WHAT IS EXPECTED: Will you output all of the data below exactly, omitting the images?

____________

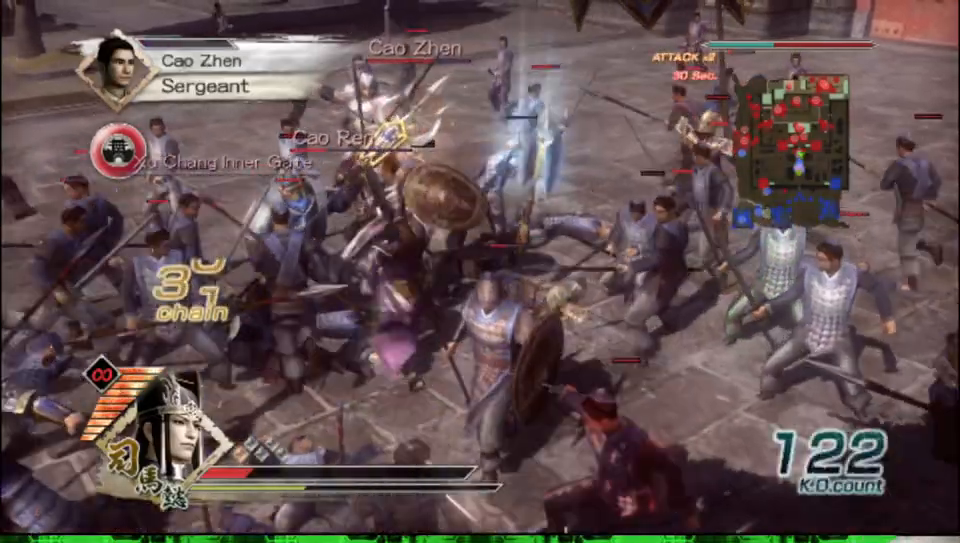
{"buttons": ["B"], "left_stick": "up-right", "right_stick": "center", "events": [[217, "left_stick", "up"], [383, "left_stick", "up-right"]]}
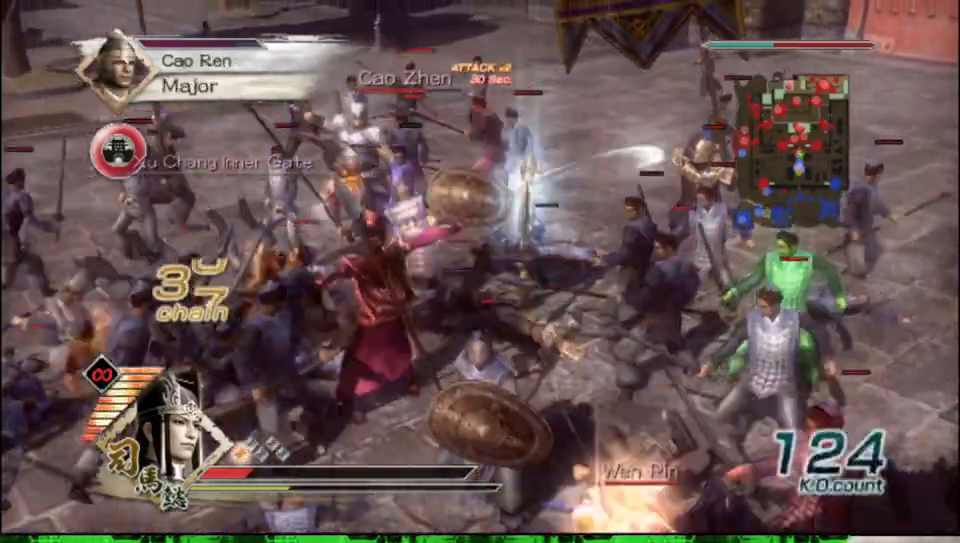
{"buttons": ["B"], "left_stick": "up-right", "right_stick": "center", "events": []}
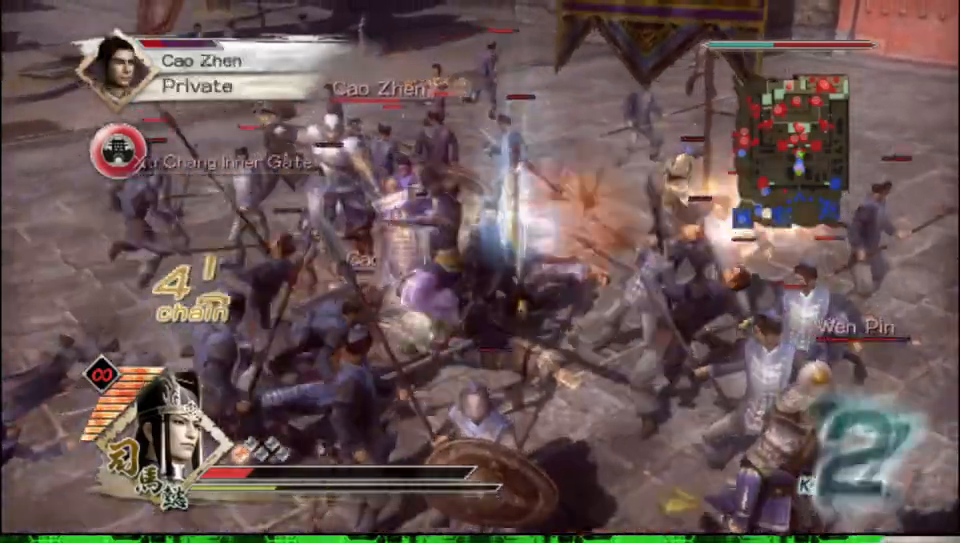
{"buttons": ["B"], "left_stick": "left", "right_stick": "center", "events": [[367, "left_stick", "down-left"], [450, "left_stick", "left"]]}
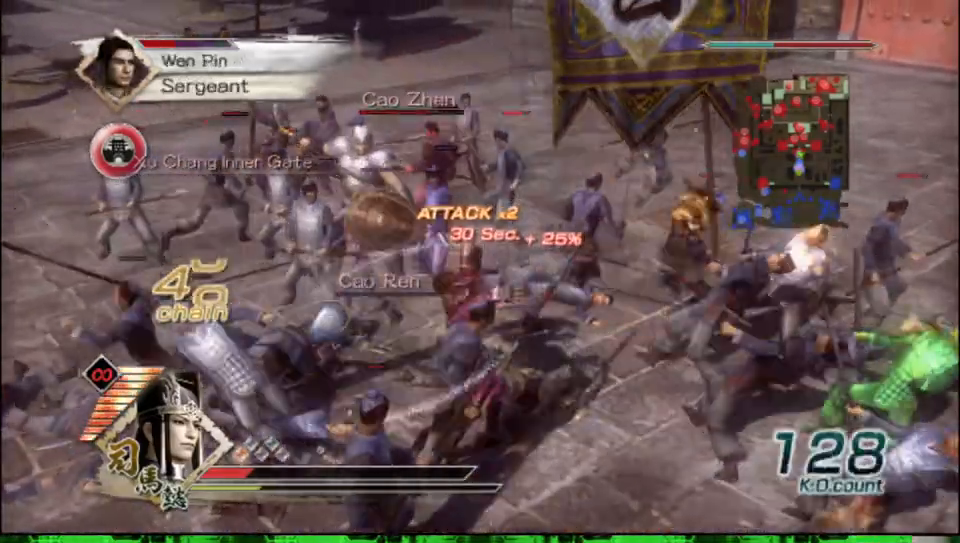
{"buttons": ["B"], "left_stick": "left", "right_stick": "center", "events": []}
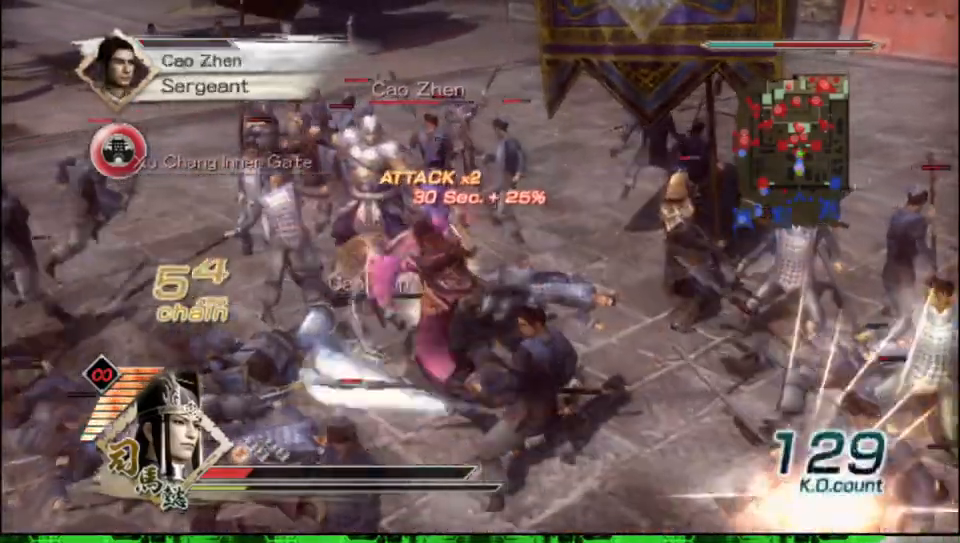
{"buttons": ["B"], "left_stick": "left", "right_stick": "center", "events": []}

____________

EXERCISE RESULT:
{"buttons": ["B"], "left_stick": "up-right", "right_stick": "center", "events": [[217, "left_stick", "up"], [383, "left_stick", "up-right"]]}
{"buttons": ["B"], "left_stick": "up-right", "right_stick": "center", "events": []}
{"buttons": ["B"], "left_stick": "left", "right_stick": "center", "events": [[367, "left_stick", "down-left"], [450, "left_stick", "left"]]}
{"buttons": ["B"], "left_stick": "left", "right_stick": "center", "events": []}
{"buttons": ["B"], "left_stick": "left", "right_stick": "center", "events": []}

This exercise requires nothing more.